Aunque Benjamín intentó relegar aquel altercado desagradable a los confines olvidados de su memoria, las noticias sobre Ulises llegaban a él de manera intermitente, como ráfagas de un viento persistente. Supo, a través de conocidos comunes, que Ulises había obtenido la nacionalidad española con una rapidez sorprendente y que ahora se le veía con frecuencia en conciertos de música folklórica, tomado de la mano de su esposa, Amara, una mujer de semblante tranquilo y ojos grandes y plácidos que Benjamín apenas recordaba de aquella noche confusa, una figura difusa en el tumulto de rostros y voces.
Luego, una noche, mientras cenaba en un pequeño restaurante de tapas en el barrio de Gràcia, Rodrigo y Camila, una pareja de chilenos que había conocido en algún evento social, le transmitieron una noticia perturbadora: Ulises había sido ingresado en un psiquiátrico tras un violento intento de acabar con la vida de su esposa. Al escuchar el relato parco y cargado de incredulidad, Benjamín sintió un escalofrío recorrer su espalda y una punzada extraña, casi un mezquino triunfo, florecer en su pecho. Por un instante, lo imaginó corriendo desesperado por una calle vacía bajo el resplandor indiferente de las farolas urbanas, gritando palabras incoherentes al silencio de la noche.

Desde entonces, cada encuentro casual con Rodrigo y Camila se convertía en una oportunidad tácita para indagar sobre el destino de Ulises. Las noticias llegaban en fragmentos amargos y dispersos: Ulises había salido del psiquiátrico, su empleo se había desvanecido como humo, pero, sorprendentemente, Amara no lo había abandonado. Benjamín, para su propia sorpresa, experimentaba una extraña forma de admiración ante esa tenacidad silenciosa. ¿Cómo podía una mujer permanecer al lado de un hombre capaz de tal violencia? En su mente, los visualizaba juntos en la penumbra de un hogar silencioso, y esa imagen persistía, incómoda y punzante, como una herida que se resiste a cicatrizar.

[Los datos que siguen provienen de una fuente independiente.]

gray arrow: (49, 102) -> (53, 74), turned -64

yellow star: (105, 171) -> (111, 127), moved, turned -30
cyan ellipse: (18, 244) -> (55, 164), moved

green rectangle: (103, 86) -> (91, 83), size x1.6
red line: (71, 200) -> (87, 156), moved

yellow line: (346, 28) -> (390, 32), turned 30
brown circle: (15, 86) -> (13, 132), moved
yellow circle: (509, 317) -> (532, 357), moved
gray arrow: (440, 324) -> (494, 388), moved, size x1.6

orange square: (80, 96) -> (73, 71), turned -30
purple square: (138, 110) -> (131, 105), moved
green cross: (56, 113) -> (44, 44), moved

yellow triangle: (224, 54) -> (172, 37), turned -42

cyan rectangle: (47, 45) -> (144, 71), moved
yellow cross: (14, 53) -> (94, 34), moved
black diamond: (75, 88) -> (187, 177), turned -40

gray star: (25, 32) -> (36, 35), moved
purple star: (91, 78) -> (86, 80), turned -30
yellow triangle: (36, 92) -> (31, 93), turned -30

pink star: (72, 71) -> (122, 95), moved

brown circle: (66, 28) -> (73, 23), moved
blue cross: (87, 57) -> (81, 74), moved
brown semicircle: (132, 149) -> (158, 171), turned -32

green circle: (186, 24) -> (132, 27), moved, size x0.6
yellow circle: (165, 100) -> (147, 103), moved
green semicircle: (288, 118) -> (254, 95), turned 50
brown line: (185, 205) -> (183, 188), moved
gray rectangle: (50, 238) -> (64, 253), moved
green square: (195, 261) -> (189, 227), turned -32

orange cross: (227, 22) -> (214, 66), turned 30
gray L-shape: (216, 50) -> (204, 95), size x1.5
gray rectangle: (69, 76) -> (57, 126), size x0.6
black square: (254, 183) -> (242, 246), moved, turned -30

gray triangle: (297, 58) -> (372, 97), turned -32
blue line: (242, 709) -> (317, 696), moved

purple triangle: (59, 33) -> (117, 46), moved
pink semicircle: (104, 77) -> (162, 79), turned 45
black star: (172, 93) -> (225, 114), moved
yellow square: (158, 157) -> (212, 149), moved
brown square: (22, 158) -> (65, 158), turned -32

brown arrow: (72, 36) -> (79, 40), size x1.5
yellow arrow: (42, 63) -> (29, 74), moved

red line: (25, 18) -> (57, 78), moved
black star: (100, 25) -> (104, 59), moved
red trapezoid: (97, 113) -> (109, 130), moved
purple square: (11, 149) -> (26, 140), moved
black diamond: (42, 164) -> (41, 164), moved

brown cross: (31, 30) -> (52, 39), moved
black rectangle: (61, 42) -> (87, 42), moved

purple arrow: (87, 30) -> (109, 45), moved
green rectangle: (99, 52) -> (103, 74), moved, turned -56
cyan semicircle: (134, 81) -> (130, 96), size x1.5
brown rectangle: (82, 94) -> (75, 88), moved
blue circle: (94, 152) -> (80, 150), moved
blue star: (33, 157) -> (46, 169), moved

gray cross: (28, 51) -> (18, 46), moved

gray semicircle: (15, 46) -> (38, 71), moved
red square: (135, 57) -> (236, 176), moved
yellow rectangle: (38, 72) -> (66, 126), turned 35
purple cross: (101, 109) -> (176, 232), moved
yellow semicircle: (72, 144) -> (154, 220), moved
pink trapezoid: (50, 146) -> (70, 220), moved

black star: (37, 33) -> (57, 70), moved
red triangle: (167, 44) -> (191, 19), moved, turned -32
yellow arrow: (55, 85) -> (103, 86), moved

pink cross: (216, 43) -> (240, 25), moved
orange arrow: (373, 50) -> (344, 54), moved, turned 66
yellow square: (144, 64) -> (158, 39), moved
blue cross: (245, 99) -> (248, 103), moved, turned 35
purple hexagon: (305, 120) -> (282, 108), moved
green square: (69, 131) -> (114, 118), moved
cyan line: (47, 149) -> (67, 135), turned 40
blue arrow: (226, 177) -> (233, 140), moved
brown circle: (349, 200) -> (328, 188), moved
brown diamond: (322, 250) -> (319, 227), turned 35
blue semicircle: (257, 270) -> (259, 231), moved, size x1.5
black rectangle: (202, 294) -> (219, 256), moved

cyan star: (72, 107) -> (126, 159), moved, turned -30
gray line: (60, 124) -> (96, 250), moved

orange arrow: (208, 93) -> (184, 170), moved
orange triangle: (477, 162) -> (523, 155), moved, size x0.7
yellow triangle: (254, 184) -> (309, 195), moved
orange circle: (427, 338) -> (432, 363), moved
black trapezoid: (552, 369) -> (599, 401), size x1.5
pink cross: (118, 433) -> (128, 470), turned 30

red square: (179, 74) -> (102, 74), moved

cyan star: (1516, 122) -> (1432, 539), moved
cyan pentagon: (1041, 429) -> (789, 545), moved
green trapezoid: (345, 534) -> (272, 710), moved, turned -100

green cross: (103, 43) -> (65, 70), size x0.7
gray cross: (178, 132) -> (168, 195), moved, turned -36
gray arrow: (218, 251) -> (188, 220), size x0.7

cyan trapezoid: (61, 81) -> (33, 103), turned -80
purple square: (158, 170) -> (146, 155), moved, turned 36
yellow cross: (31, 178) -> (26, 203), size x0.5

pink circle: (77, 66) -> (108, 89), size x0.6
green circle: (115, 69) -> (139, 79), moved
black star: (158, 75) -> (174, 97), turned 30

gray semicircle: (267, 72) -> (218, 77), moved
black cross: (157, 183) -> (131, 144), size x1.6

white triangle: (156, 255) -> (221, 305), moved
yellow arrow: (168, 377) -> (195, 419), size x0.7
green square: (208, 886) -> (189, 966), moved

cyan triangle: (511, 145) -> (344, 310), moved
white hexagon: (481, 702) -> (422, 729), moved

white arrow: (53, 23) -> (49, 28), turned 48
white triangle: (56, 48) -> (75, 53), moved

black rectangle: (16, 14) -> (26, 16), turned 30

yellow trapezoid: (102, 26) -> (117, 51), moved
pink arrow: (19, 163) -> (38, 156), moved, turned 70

Un día soleado, mientras paseaba sin rumbo fijo por el bullicioso paseo de las Ramblas, entre el flujo constante de turistas y artistas callejeros, Benjamín se cruzó con Ulises y Amara. El encuentro fue fortuito, una colisión inesperada en el laberinto de la ciudad. Ulises lo saludó con una indiferencia apenas disimulada, como si su rostro le resultara vagamente familiar pero sin lograr evocar un recuerdo concreto. Amara, en cambio, le dedicó una sonrisa cálida y genuina, como si entre ellos no hubiera existido jamás la sombra de aquel altercado nocturno. Incluso se detuvo un instante para ofrecerle prestarle un libro de tapas coloridas que acababa de comprar en un puesto cercano. Benjamín, desconcertado por la serenidad de la mujer y la amnesia selectiva de Ulises, balbuceó una respuesta torpe, una excusa improvisada para no prolongar el encuentro, y se despidió con una sensación de irrealidad. Mientras se alejaba, sintió que la figura de Ulises, que en su memoria había permanecido imponente y amenazante, se empequeñecía hasta volverse insignificante. En contraste, la presencia de Amara crecía en su mente, irradiando una luz tranquila e inalcanzable.